Domingo, 29 de julio de 2012 | Hoy
El Impenetrable, como metáfora de la espesura de esta historia que transcurre en el Chaco de principios del siglo XX, es el paisaje que elige Perla Suez para narrar la vida de dos hermanos hijos de inmigrantes ruso-alemanes. Wilhem Köhler y su joven esposa Ute Schuldig son inmigrantes desterrados de su tierra por el hambre y la pobreza y repetirán la crueldad de un destino marcado por la humillación paterna de la Rusia zarista de 1885. Las imágenes desoladoras de su infancia en Saratov, la desmoralización a la que fue sometido por su padre y las inclemencias de un clima hostil, se imprimen en la retina del lector como fotos de un álbum personal y secreto del que Wilhem no podrá escapar.

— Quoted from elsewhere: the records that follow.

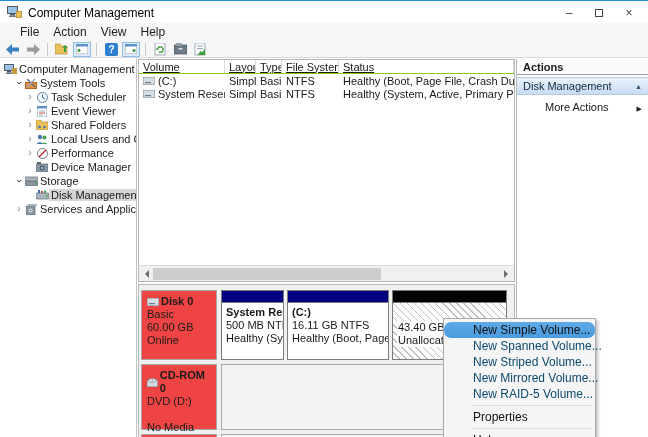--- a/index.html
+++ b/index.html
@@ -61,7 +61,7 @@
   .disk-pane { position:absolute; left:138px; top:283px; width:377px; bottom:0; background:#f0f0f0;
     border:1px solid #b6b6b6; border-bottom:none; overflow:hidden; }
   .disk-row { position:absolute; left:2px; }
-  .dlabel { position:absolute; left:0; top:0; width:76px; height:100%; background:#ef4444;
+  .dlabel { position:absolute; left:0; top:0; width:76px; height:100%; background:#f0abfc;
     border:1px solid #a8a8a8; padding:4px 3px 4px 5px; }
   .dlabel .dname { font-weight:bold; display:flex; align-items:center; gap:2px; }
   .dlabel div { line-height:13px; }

Y no sólo estará impedido de una fuga: su tragedia se profundizará con el nacimiento de su primogénito, Oskar. Nacido del vientre de Ute, como un recipiente obligado a parir, portará la marca del mandato paterno del hijo varón: un bien utilitario destinado al sacrificio y el trabajo en la carbonera. Pero Oskar nace fallado, nace con asma. “Yo creo que tiene la cabeza jodida y ésa es su única enfermedad”, dice Wilhem. Porque el peso de soportar solo los primeros embates siendo débil para hacerlo, como decía Kafka en su Carta al padre, es lo que Oskar siente todo el tiempo.

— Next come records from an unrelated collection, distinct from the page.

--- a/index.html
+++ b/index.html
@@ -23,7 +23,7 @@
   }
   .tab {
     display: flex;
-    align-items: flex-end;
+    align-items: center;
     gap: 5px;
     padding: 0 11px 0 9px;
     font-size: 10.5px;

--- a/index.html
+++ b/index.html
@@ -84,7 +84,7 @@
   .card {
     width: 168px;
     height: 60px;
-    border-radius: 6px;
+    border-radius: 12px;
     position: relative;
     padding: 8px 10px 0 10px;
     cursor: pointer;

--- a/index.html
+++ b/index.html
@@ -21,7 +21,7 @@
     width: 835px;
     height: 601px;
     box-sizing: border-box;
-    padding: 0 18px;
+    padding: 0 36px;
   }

El segundo hijo, Thomas, nace sano. Estos hermanos, concebidos como Caín y Abel después de la caída, repiten la maldición en un recorrido espiralado de resentimientos que vuelven al punto de partida, que son y no son los mismos en cada generación siguiente. Una degradación de sentimientos que Suez condensa en un contexto social diezmado por el poder y la miseria. A modo de un obligato de voces, como en las composiciones de las cantatas de Bach, la autora completa sus personajes en contrapuntos del paisaje. Con su característica economía de prosa, despojada y precisa, nos entrega una ficción cuya armonía final deviene tan conmovedora como trágica.

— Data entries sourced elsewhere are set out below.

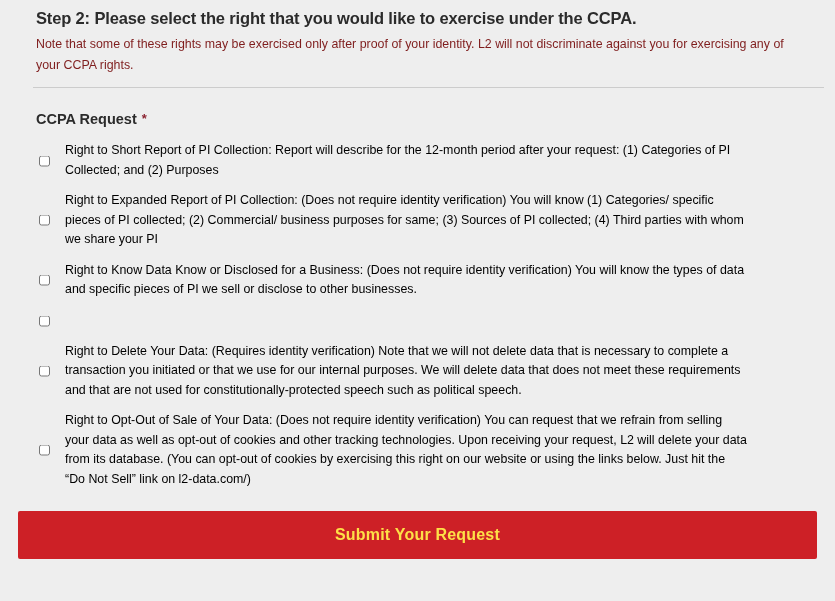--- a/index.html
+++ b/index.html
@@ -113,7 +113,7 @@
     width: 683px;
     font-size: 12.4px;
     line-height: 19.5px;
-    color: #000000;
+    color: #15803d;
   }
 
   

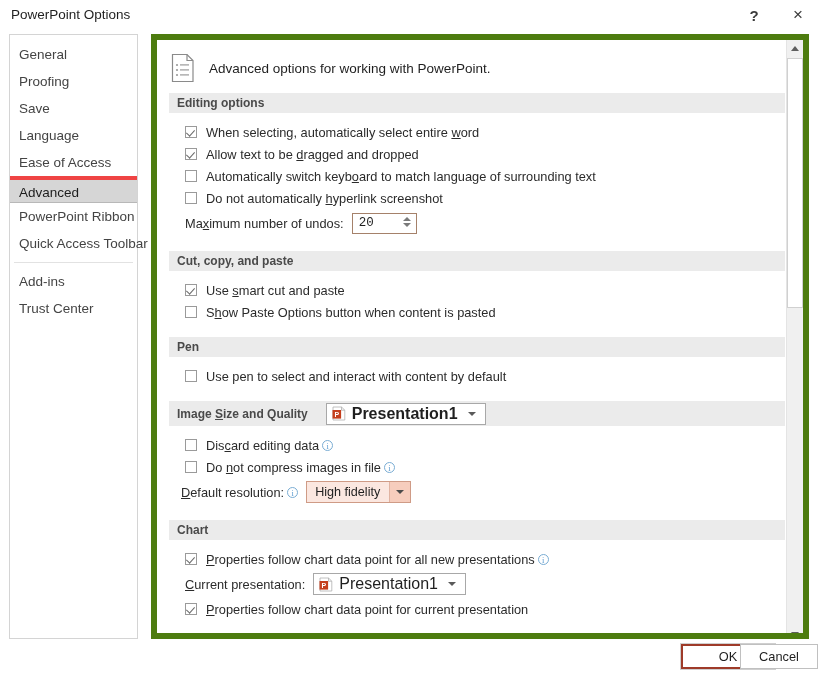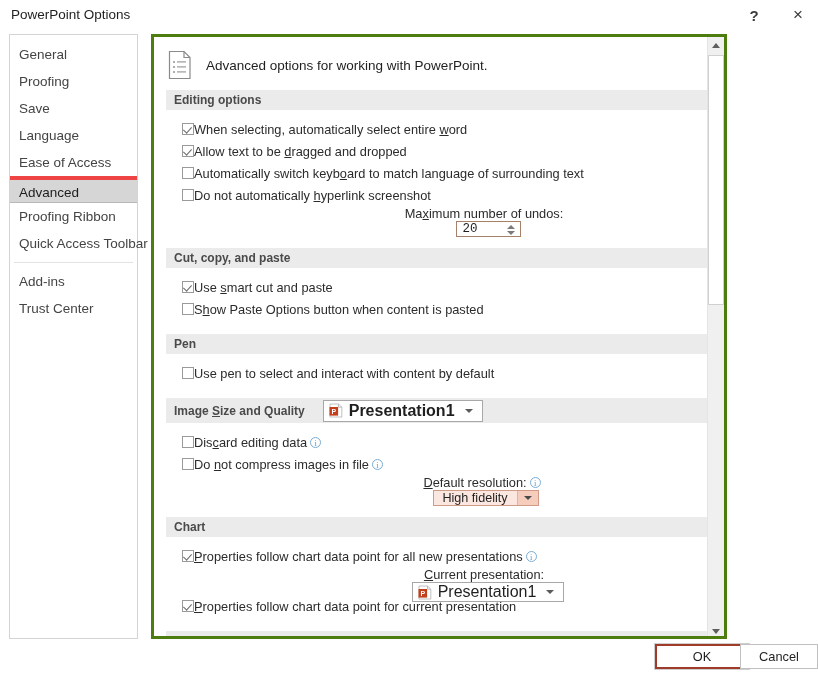--- a/index.html
+++ b/index.html
@@ -71,8 +71,8 @@
   
   #content-pane {
     position: absolute; left: 151px; top: 34px;
-    width: 576px; height: 605px;
-    border: 3px solid #4d7c0f;
+    width: 658px; height: 605px;
+    border: 6px solid #4d7c0f;
     background: #ffffff;
     overflow: hidden;
   }

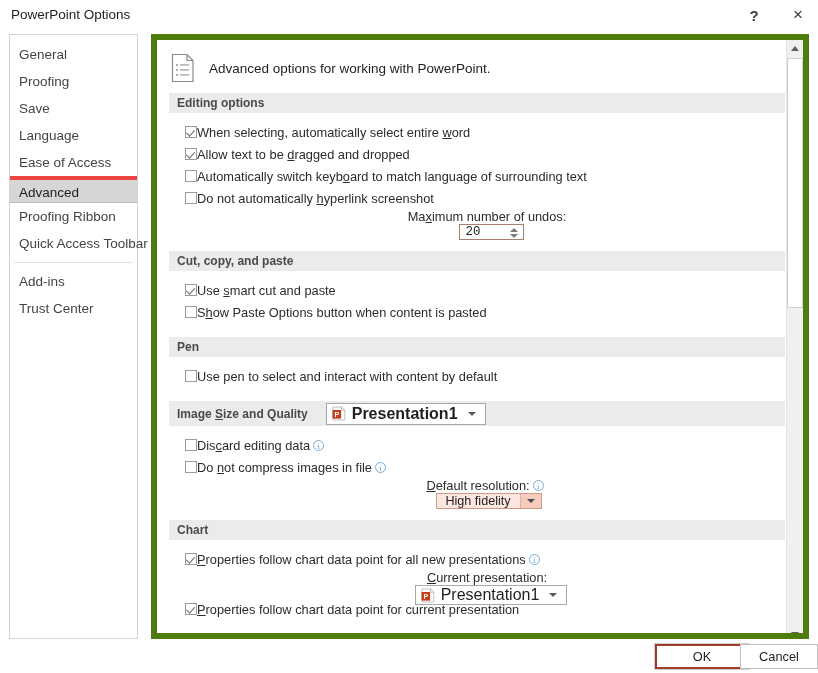--- a/index.html
+++ b/index.html
@@ -131,6 +131,7 @@
     transform: rotate(42deg);
   }
   .cb-label {
+    margin-left: 9px;
     font-size: 12.8px;
     color: #2b2b2b;
     white-space: nowrap;

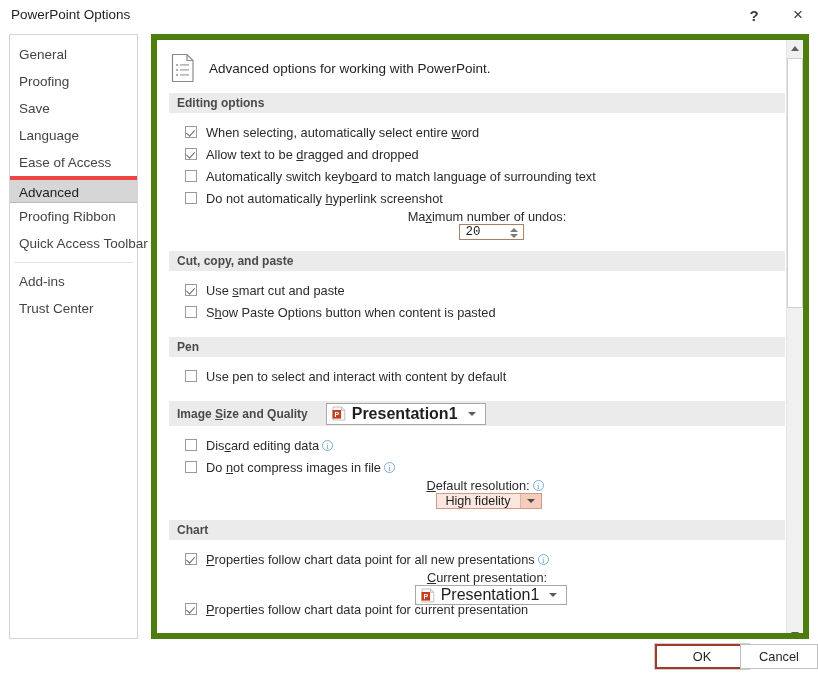--- a/index.html
+++ b/index.html
@@ -307,7 +307,7 @@
     <div class="nav-item">Language</div>
     <div class="nav-item">Ease of Access</div>
     <div class="nav-item selected">Advanced</div>
-    <div class="nav-item">Proofing Ribbon</div>
+    <div class="nav-item">PowerPoint Ribbon</div>
     <div class="nav-item">Quick Access Toolbar</div>
     <div class="nav-sep"></div>
     <div class="nav-item">Add-ins</div>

En el final del poema de la cantata del compositor Robert Schumann, El novio y el abedul, puede leerse: “Ahora que te he dado todo, sólo me queda la vida desnuda”. Ute trae de Rusia, entre sus ropas, un retoño de abedul al que le murmura: “No tengas miedo, te va a gustar este lugar”. Este árbol tan frecuente y simbólico en Europa Central y Asia, que permitió escribir sobre su corteza blanca los documentos rusos antiguos o, como en el caso de la poesía, los versos de Serguei Esenin, nos remite a la necesidad de hacer raíces en una tierra a conquistar donde las bifurcaciones traen consigo aquel lugar al que ya no se pertenece, pero al que ya tampoco se puede renunciar.